This work proposes a variational Bayesian framework that jointly models the posterior and predictive distributions, circumventing the conventional two-stage pipeline of posterior approximation followed by Monte Carlo propagation. By leveraging amortized variational inference, the method completes training offline, thereby eliminating the need for repeated online sampling and significantly reducing computational overhead during prediction. The approach introduces a variational upper bound on the KL divergence together with a moment-matching regularization term to enable efficient and accurate uncertainty quantification. Evaluated on both analytical benchmarks and finite-element-based solid mechanics problems, the proposed method achieves substantially higher predictive accuracy compared to traditional approaches while drastically lowering online computational costs, making it well-suited for high-fidelity models where conventional Bayesian inference is prohibitively expensive.

Bayesian predictive inference propagates parameter uncertainty to quantities of interest through the posterior-predictive distribution. In practice, this is typically performed using a two-stage procedure: first approximating the posterior distribution of model parameters, and then propagating posterior samples through the predictive model via Monte Carlo simulation. This sequential workflow can be computationally demanding, particularly for high-fidelity models such as those governed by partial differential equations.
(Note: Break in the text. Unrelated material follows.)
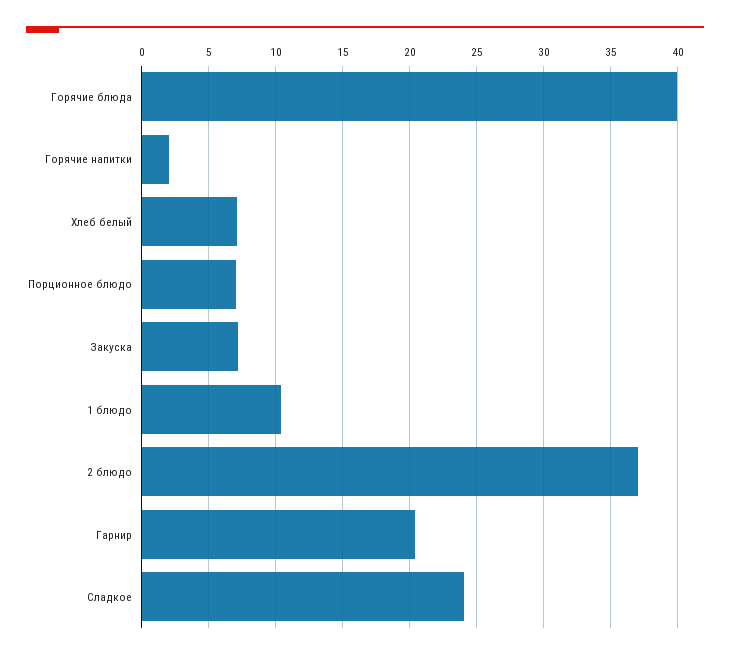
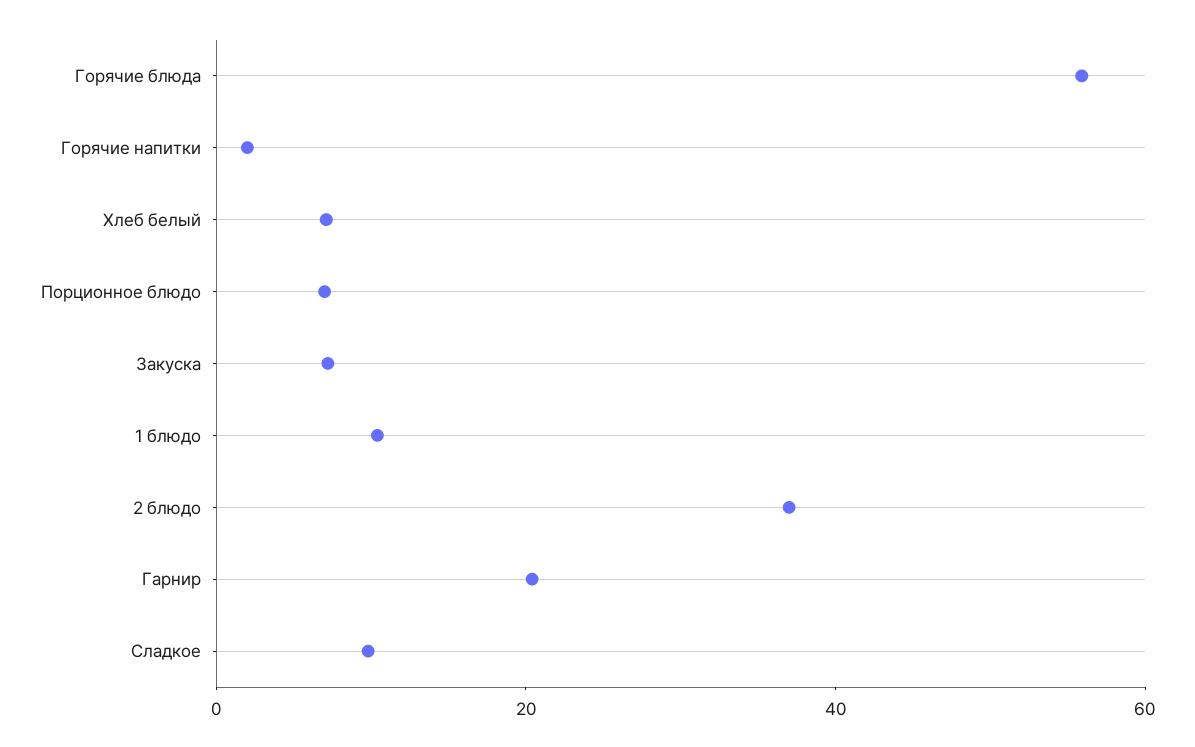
Горячие блюда: 40 -> 55
Сладкое: 24 -> 10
We propose a variational Bayesian framework that directly targets the posterior-predictive distribution and jointly learns variational approximations of both the posterior and the corresponding predictive distribution. The formulation introduces a variational upper bound on the Kullback--Leibler divergence together with moment-based regularization terms. The variational distributions are trained in an amortized manner, shifting computational effort to an offline stage and enabling efficient online inference. Numerical experiments ranging from analytical benchmarks to a finite-element solid mechanics problem demonstrate that the proposed method achieves more accurate predictive distributions than conventional two-stage variational inference, while substantially reducing the cost of online predictive inference.